しじみに含まれる成分の働きでアンモニアが無毒化されることにより、筋肉疲労も軽減されることにつながるため、しじみは運動前にもおすすめできるのです。
筋肉への酸素供給を促すため
冒頭で触れたように、しじみが貧血対策にも有効な理由は、鉄やビタミンB12といった栄養成分が多く含まれているためです。
これらの成分もまた、運動前のしじみの摂取を推奨するために作用しています。
鉄とは赤血球内のヘモグロビンの構成成分として、全身に酸素の運搬作用を担うミネラルの一つです。
栄養素としての鉄は世界的にも不足しやすいのが特徴で、それによって起こる代表的な症状が貧血ですが、体内が酸素不足になることで動悸や息切れ、疲れやすさといった症状も起こります。
鉄不足になり血中のヘモグロビン量が減少すると、血液が全身に十分な酸素を運搬できず、酸欠状態になるわけです。
また、ビタミンB12は赤血球が作られる際に働く水溶性のビタミンで、血中の赤血球と結びつき、酸素を運搬するヘモグロビンの合成を助ける作用があります。
しじみにはビタミンB12が68.4mcg/100gと、突出して多く含まれているのが特徴で、その作用によって赤血球の生成が増えることにより、筋肉への酸素の供給が促されるようになるわけです。

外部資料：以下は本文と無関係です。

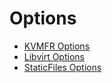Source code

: # Options

- [KVMFR Options](options/kvmfr.md)
- [Libvirt Options](options/libvirt.md)
- [StaticFiles Options](options/staticfiles.md)

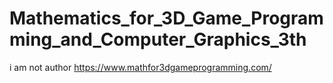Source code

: # Mathematics_for_3D_Game_Programming_and_Computer_Graphics_3th
i am not author
https://www.mathfor3dgameprogramming.com/
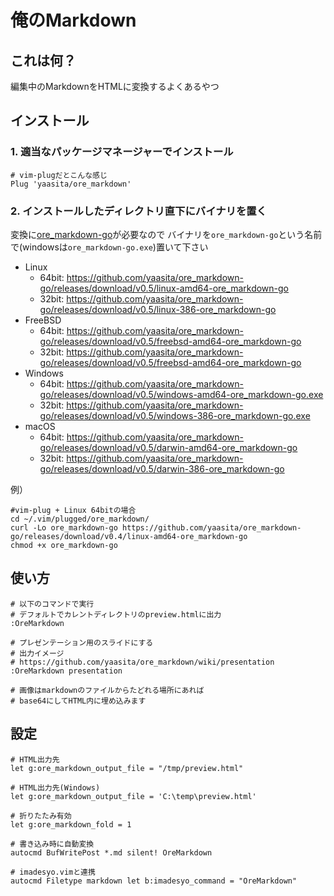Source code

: 俺のMarkdown
===============

## これは何？

編集中のMarkdownをHTMLに変換するよくあるやつ

## インストール

### 1. 適当なパッケージマネージャーでインストール

    # vim-plugだとこんな感じ
    Plug 'yaasita/ore_markdown'

### 2. インストールしたディレクトリ直下にバイナリを置く

変換に[ore_markdown-go](https://github.com/yaasita/ore_markdown-go)が必要なので
バイナリを`ore_markdown-go`という名前で(windowsは`ore_markdown-go.exe`)置いて下さい

* Linux
    * 64bit: https://github.com/yaasita/ore_markdown-go/releases/download/v0.5/linux-amd64-ore_markdown-go
    * 32bit: https://github.com/yaasita/ore_markdown-go/releases/download/v0.5/linux-386-ore_markdown-go
* FreeBSD
    * 64bit: https://github.com/yaasita/ore_markdown-go/releases/download/v0.5/freebsd-amd64-ore_markdown-go
    * 32bit: https://github.com/yaasita/ore_markdown-go/releases/download/v0.5/freebsd-amd64-ore_markdown-go
* Windows
    * 64bit: https://github.com/yaasita/ore_markdown-go/releases/download/v0.5/windows-amd64-ore_markdown-go.exe
    * 32bit: https://github.com/yaasita/ore_markdown-go/releases/download/v0.5/windows-386-ore_markdown-go.exe
* macOS
    * 64bit: https://github.com/yaasita/ore_markdown-go/releases/download/v0.5/darwin-amd64-ore_markdown-go
    * 32bit: https://github.com/yaasita/ore_markdown-go/releases/download/v0.5/darwin-386-ore_markdown-go

例）

    #vim-plug + Linux 64bitの場合
    cd ~/.vim/plugged/ore_markdown/
    curl -Lo ore_markdown-go https://github.com/yaasita/ore_markdown-go/releases/download/v0.4/linux-amd64-ore_markdown-go
    chmod +x ore_markdown-go

## 使い方
    
    # 以下のコマンドで実行
    # デフォルトでカレントディレクトリのpreview.htmlに出力
    :OreMarkdown

    # プレゼンテーション用のスライドにする
    # 出力イメージ
    # https://github.com/yaasita/ore_markdown/wiki/presentation
    :OreMarkdown presentation

    # 画像はmarkdownのファイルからたどれる場所にあれば
    # base64にしてHTML内に埋め込みます

## 設定

    # HTML出力先
    let g:ore_markdown_output_file = "/tmp/preview.html"

    # HTML出力先(Windows)
    let g:ore_markdown_output_file = 'C:\temp\preview.html'

    # 折りたたみ有効
    let g:ore_markdown_fold = 1

    # 書き込み時に自動変換
    autocmd BufWritePost *.md silent! OreMarkdown

    # imadesyo.vimと連携
    autocmd Filetype markdown let b:imadesyo_command = "OreMarkdown"
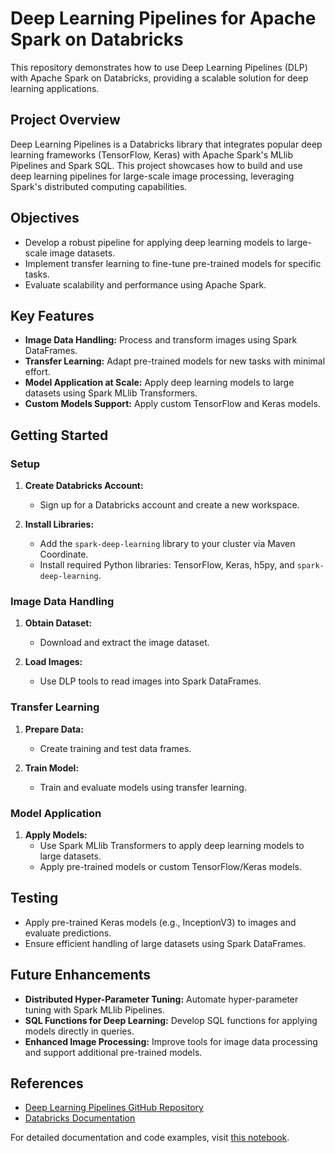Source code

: # Deep Learning Pipelines for Apache Spark on Databricks

This repository demonstrates how to use Deep Learning Pipelines (DLP) with Apache Spark on Databricks, providing a scalable solution for deep learning applications.

## Project Overview

Deep Learning Pipelines is a Databricks library that integrates popular deep learning frameworks (TensorFlow, Keras) with Apache Spark's MLlib Pipelines and Spark SQL. This project showcases how to build and use deep learning pipelines for large-scale image processing, leveraging Spark's distributed computing capabilities.

## Objectives

- Develop a robust pipeline for applying deep learning models to large-scale image datasets.
- Implement transfer learning to fine-tune pre-trained models for specific tasks.
- Evaluate scalability and performance using Apache Spark.

## Key Features

- **Image Data Handling:** Process and transform images using Spark DataFrames.
- **Transfer Learning:** Adapt pre-trained models for new tasks with minimal effort.
- **Model Application at Scale:** Apply deep learning models to large datasets using Spark MLlib Transformers.
- **Custom Models Support:** Apply custom TensorFlow and Keras models.

## Getting Started

### Setup

1. **Create Databricks Account:**
   - Sign up for a Databricks account and create a new workspace.

2. **Install Libraries:**
   - Add the `spark-deep-learning` library to your cluster via Maven Coordinate.
   - Install required Python libraries: TensorFlow, Keras, h5py, and `spark-deep-learning`.

### Image Data Handling

1. **Obtain Dataset:**
   - Download and extract the image dataset.

2. **Load Images:**
   - Use DLP tools to read images into Spark DataFrames.

### Transfer Learning

1. **Prepare Data:**
   - Create training and test data frames.

2. **Train Model:**
   - Train and evaluate models using transfer learning.

### Model Application

1. **Apply Models:**
   - Use Spark MLlib Transformers to apply deep learning models to large datasets.
   - Apply pre-trained models or custom TensorFlow/Keras models.

## Testing

- Apply pre-trained Keras models (e.g., InceptionV3) to images and evaluate predictions.
- Ensure efficient handling of large datasets using Spark DataFrames.

## Future Enhancements

- **Distributed Hyper-Parameter Tuning:** Automate hyper-parameter tuning with Spark MLlib Pipelines.
- **SQL Functions for Deep Learning:** Develop SQL functions for applying models directly in queries.
- **Enhanced Image Processing:** Improve tools for image data processing and support additional pre-trained models.

## References

- [Deep Learning Pipelines GitHub Repository](https://github.com/databricks/spark-deep-learning)
- [Databricks Documentation](https://databricks-prod-cloudfront.cloud.databricks.com/public/4027ec902e239c93eaaa8714f173bcfc/5669198905533692/3647723071348946/3983381308530741/latest.html)

For detailed documentation and code examples, visit [this notebook](https://github.com/niyat33/Cloud-Computing/tree/a93372907).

安静時よりも多くの酸素を必要とする運動の前に、鉄やビタミンB12を多く含むしじみを摂ると、運動による疲労回復を後押ししたり、持久力を維持したりするのに役立つと考えられています。
持久力を向上させるため
しじみにはさまざまな栄養素がバランスよく含まれていますが、特にしじみのたんぱく質には、全てのアミノ酸がバランスよく含まれているのが大きな特徴です。

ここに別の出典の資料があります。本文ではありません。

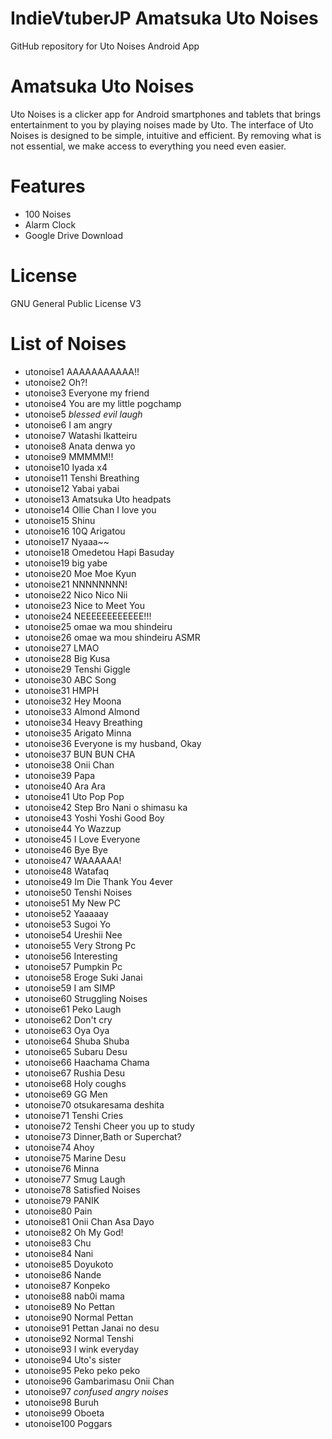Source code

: # IndieVtuberJP Amatsuka Uto Noises
 GitHub repository for Uto Noises Android App
 
# Amatsuka Uto Noises
Uto Noises is a clicker app for Android smartphones and tablets that brings entertainment to you by playing noises made by Uto.
The interface of Uto Noises is designed to be simple, intuitive and efficient. By removing what is not essential, we make access to everything you need even easier.

# Features
* 100 Noises
* Alarm Clock
* Google Drive Download

# License
GNU General Public License V3

# List of Noises
* utonoise1 AAAAAAAAAAA!!
* utonoise2 Oh?!
* utonoise3 Everyone my friend
* utonoise4 You are my little pogchamp
* utonoise5 *blessed evil laugh*
* utonoise6 I am angry
* utonoise7 Watashi Ikatteiru
* utonoise8 Anata denwa yo
* utonoise9 MMMMM!!
* utonoise10 Iyada x4
* utonoise11 Tenshi Breathing
* utonoise12 Yabai yabai
* utonoise13 Amatsuka Uto headpats
* utonoise14 Ollie Chan I love you 
* utonoise15 Shinu
* utonoise16 10Q Arigatou
* utonoise17 Nyaaa~~
* utonoise18 Omedetou Hapi Basuday
* utonoise19 big yabe
* utonoise20 Moe Moe Kyun
* utonoise21 NNNNNNNN!
* utonoise22 Nico Nico Nii
* utonoise23 Nice to Meet You
* utonoise24 NEEEEEEEEEEEE!!!
* utonoise25 omae wa mou shindeiru 
* utonoise26 omae wa mou shindeiru ASMR
* utonoise27 LMAO
* utonoise28 Big Kusa
* utonoise29 Tenshi Giggle
* utonoise30 ABC Song
* utonoise31 HMPH
* utonoise32 Hey Moona
* utonoise33 Almond Almond
* utonoise34 Heavy Breathing
* utonoise35 Arigato Minna
* utonoise36 Everyone is my husband, Okay
* utonoise37 BUN BUN CHA
* utonoise38 Onii Chan
* utonoise39 Papa
* utonoise40 Ara Ara
* utonoise41 Uto Pop Pop
* utonoise42 Step Bro Nani o shimasu ka
* utonoise43 Yoshi Yoshi Good Boy
* utonoise44 Yo Wazzup
* utonoise45 I Love Everyone
* utonoise46 Bye Bye
* utonoise47 WAAAAAA!
* utonoise48 Watafaq
* utonoise49 Im Die Thank You 4ever
* utonoise50 Tenshi Noises
* utonoise51 My New PC
* utonoise52 Yaaaaay
* utonoise53 Sugoi Yo
* utonoise54 Ureshii Nee 
* utonoise55 Very Strong Pc
* utonoise56 Interesting
* utonoise57 Pumpkin Pc
* utonoise58 Eroge Suki Janai
* utonoise59 I am SIMP
* utonoise60 Struggling Noises
* utonoise61 Peko Laugh
* utonoise62 Don't cry
* utonoise63 Oya Oya
* utonoise64 Shuba Shuba
* utonoise65 Subaru Desu
* utonoise66 Haachama Chama
* utonoise67 Rushia Desu
* utonoise68 Holy coughs
* utonoise69 GG Men
* utonoise70 otsukaresama deshita
* utonoise71 Tenshi Cries
* utonoise72 Tenshi Cheer you up to study
* utonoise73 Dinner,Bath or Superchat?
* utonoise74 Ahoy
* utonoise75 Marine Desu
* utonoise76 Minna
* utonoise77 Smug Laugh
* utonoise78 Satisfied Noises
* utonoise79 PANIK
* utonoise80 Pain
* utonoise81 Onii Chan Asa Dayo
* utonoise82 Oh My God!
* utonoise83 Chu
* utonoise84 Nani
* utonoise85 Doyukoto
* utonoise86 Nande
* utonoise87 Konpeko
* utonoise88 nab0i mama
* utonoise89 No Pettan
* utonoise90 Normal Pettan
* utonoise91 Pettan Janai no desu
* utonoise92 Normal Tenshi
* utonoise93 I wink everyday
* utonoise94 Uto's sister
* utonoise95 Peko peko peko
* utonoise96 Gambarimasu Onii Chan
* utonoise97 *confused angry noises*
* utonoise98 Buruh
* utonoise99 Oboeta
* utonoise100 Poggars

また、必須アミノ酸を構成するバランスを数値化して評価する「アミノ酸スコア」が100点の食品であることが、運動前にしじみが適している理由にもなります。
アミノ酸には、筋肉や骨・内臓、血液やホルモンなど、人体を構成するために必要なたんぱく質の元となる非必須アミノ酸があり、中でも「アラニン」は持久力向上に役立っています。
アラニンは肝臓で作られ、筋肉や脳に送られるエネルギー源であるブドウ糖の生成に用いられる以外に、肝機能を強化してアルコール分解を促す作用のある非必須アミノ酸の一つです。
特に運動時にアラニンは、エネルギーを生み出す過程に体内で作られ、肝臓に移動したのち、エネルギー源のブドウ糖を生成するために再利用されます。
多くのエネルギーを消費する運動時や長時間の空腹など、血中のブドウ糖濃度が一定以下になると、脳は骨格筋を分解してアラニンを作り出し、エネルギー生産のための材料とするのです。
体内にアラニンの量が充足していると、ブドウ糖を補給できずにエネルギーが減少しても、アラニンを生成するための骨格筋の分解を抑えられるわけです。
そのため、骨や筋肉量を減らすことなく、筋肉疲労をやわらげたり長時間エネルギーを供給したりできるようになります。
アラニンを含むしじみの運動前の摂取は、運動する際に必要なエネルギーを持続的に供給するため、持久力の向上に役立つのです。